読解文:
執筆している現在は2023年名人戦七番勝負の第2局対局中です。
タイミングはかなり遅いですが、前期の七番勝負を振り返っていきます。
肩書はすべて2023年9月3日現在です。
対局当時の肩書ではありません。

昨年は井山王座にとって好不調の波が激しい一年でした。
第1局は井山王座が制したものの、
第2局から4局までは不調な時期に重なってしまいました。
芝野名人の力強い打ちまわしで3勝1敗とカド番に追い込みました。

見えないプレッシャー

第5局からは井山名人が復調してきます。
逆に芝野名人は『あと1勝で名人を獲得できる』という
プレッシャーに悩まされます。

「普段の対局では目の前の一局に集中できます。
しかし勝てばタイトル奪取という場面を迎えると
どうしても意識してしまいます。
雑念が生じて無意識に硬くなってしまうのが敗因だと感じました」

と芝野名人はインタビューで答えていました。

このプレッシャーが厄介なのは無意識に硬くなってしまうということ。

『普段通りに打とう』と思っていても
いつの間にか固くなってしまうそうです。

芝野名人自身が後で振り返っても石が伸びていません。
ほかの棋士に『固かったね』と指摘されるほどでした。
第4局までは芝野虎丸だったのに、
5局と6局目は芝野猫丸になってしまった感じです。

逆に井山王座は普段通りのメンタルで戦い続けました。
カド番に追い込まれてもいつも通りに打てるのが井山王座の強み。
経験の豊富さ、生まれ持っての精神力、
ここ数年で取り入れたメンタルトレーニングによるものなのでしょう。

井山王座が2連勝でタイに戻しました。

開き直る芝野名人

3勝3敗で迎えた第7局。
1日目では芝野名人の打ち筋が疑問で劣勢になってしまいました。
休憩時間中、芝野名人は
「ここからチャンスが来るかどうかはわからない。
もし逆転の機会が転がり込んできたら逃さずに決めよう」
と開き直りました。

『左上の大石を取れないと負け。

提供情報:

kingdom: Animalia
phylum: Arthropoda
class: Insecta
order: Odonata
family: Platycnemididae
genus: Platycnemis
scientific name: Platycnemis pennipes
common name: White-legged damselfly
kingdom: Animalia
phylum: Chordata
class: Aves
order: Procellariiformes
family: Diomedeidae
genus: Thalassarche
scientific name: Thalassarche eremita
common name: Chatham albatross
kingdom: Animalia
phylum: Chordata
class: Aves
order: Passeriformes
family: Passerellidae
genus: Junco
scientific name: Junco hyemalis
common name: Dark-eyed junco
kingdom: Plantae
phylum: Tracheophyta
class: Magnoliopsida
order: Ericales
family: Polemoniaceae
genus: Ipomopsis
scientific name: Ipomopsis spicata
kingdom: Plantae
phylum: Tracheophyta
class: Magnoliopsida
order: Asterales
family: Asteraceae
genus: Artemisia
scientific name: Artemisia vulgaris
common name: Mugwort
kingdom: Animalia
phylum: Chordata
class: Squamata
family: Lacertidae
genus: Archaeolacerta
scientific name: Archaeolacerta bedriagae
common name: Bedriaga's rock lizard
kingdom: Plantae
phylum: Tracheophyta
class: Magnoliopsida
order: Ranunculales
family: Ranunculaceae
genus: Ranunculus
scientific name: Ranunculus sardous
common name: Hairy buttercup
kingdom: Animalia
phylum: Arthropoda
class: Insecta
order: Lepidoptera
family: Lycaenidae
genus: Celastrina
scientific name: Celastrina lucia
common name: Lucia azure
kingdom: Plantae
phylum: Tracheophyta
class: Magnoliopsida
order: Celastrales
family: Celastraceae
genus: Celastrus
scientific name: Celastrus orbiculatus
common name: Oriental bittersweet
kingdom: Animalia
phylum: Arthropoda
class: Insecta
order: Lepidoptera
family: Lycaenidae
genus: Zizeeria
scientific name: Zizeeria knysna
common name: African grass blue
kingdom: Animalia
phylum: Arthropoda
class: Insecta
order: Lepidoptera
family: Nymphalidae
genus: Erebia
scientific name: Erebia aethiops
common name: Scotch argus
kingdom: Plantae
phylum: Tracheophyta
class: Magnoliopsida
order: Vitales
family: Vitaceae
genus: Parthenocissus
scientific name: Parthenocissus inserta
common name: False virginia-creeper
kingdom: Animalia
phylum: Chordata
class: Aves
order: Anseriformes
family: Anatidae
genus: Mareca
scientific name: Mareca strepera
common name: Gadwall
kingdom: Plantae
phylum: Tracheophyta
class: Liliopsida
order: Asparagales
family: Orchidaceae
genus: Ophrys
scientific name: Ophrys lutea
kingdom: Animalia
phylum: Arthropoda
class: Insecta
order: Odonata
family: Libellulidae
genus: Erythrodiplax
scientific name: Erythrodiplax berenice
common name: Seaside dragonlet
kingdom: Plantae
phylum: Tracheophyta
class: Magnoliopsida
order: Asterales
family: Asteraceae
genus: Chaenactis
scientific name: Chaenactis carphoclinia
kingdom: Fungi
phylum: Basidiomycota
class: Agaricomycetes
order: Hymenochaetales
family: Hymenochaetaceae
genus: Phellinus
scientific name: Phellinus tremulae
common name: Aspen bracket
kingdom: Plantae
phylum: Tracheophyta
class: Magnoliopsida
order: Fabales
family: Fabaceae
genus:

課題の内容: 名人戦七番勝負を振り返る読解文の続きを、最後に示された箇所の後から書き継いでください。

課題の結果:
でも直接取りに行っても仕留められない。
何とか工夫しなくては』
と碁盤だけに集中。

『この碁を勝てば名人になれる』という雑念は
いつの間にか消えていました。

芝野名人は右下隅や右上隅で様子を放ちます。
実利で勝負する態度でした。
まるで猫丸のように消極的な打ち筋に見えました。

井山王座は真正面から受け、実利は自分の方が多いと主張しました。

これは芝野名人の狙い通り。
白136とまるで虎のように相手の大石に襲い掛かります。

井山王座も虎に噛まれてはいけません。
コウで粘りますが芝野は大石にガブガブと噛みついて中押し勝ち。

消極的に見えた様子見は
大石に跳びかかるために力を貯めていた打ち筋だったのです。
最終局を制した芝野は名人に返り咲きました。

「2カ月以上の長丁場となった七番勝負で
いい成績を残せてよかったです」
と芝野名人は笑顔で語っていました。

カド番に注目

今期の名人戦七番勝負ではどちらが先にカド番に追い込むか、
カド番になった時、芝野名人が重圧にどのように向き合うかに注目して観戦します。

書き終えたので碁盤を見ると第2局の89手目でした。
井山王座が攻めて芝野名人がシノギにまわる展開です。

芝野名人が攻めることが多いのですが、この展開もおもしろい。